(Saved data entries)
╭──

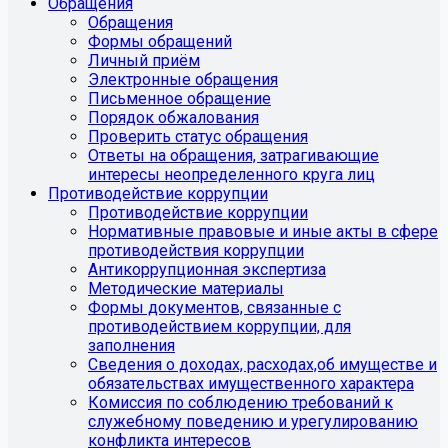
Обращения
Обращения
Формы обращений
Личный приём
Электронные обращения
Письменное обращение
Порядок обжалования
Проверить статус обращения
Ответы на обращения, затрагивающие
интересы неопределенного круга лиц
Противодействие коррупции
Противодействие коррупции
Нормативные правовые и иные акты в сфере
противодействия коррупции
Антикоррупционная экспертиза
Методические материалы
Формы документов, связанные с
противодействием коррупции, для
заполнения
Сведения о доходах, расходах,об имуществе и
обязательствах имущественного характера
Комиссия по соблюдению требований к
служебному поведению и урегулированию
конфликта интересов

╰──

What needs to be done
What the reply must contain is an exact transcription of the data above and none of its pictures.

Output of the task
Обращения
Обращения
Формы обращений
Личный приём
Электронные обращения
Письменное обращение
Порядок обжалования
Проверить статус обращения
Ответы на обращения, затрагивающие
интересы неопределенного круга лиц
Противодействие коррупции
Противодействие коррупции
Нормативные правовые и иные акты в сфере
противодействия коррупции
Антикоррупционная экспертиза
Методические материалы
Формы документов, связанные с
противодействием коррупции, для
заполнения
Сведения о доходах, расходах,об имуществе и
обязательствах имущественного характера
Комиссия по соблюдению требований к
служебному поведению и урегулированию
конфликта интересов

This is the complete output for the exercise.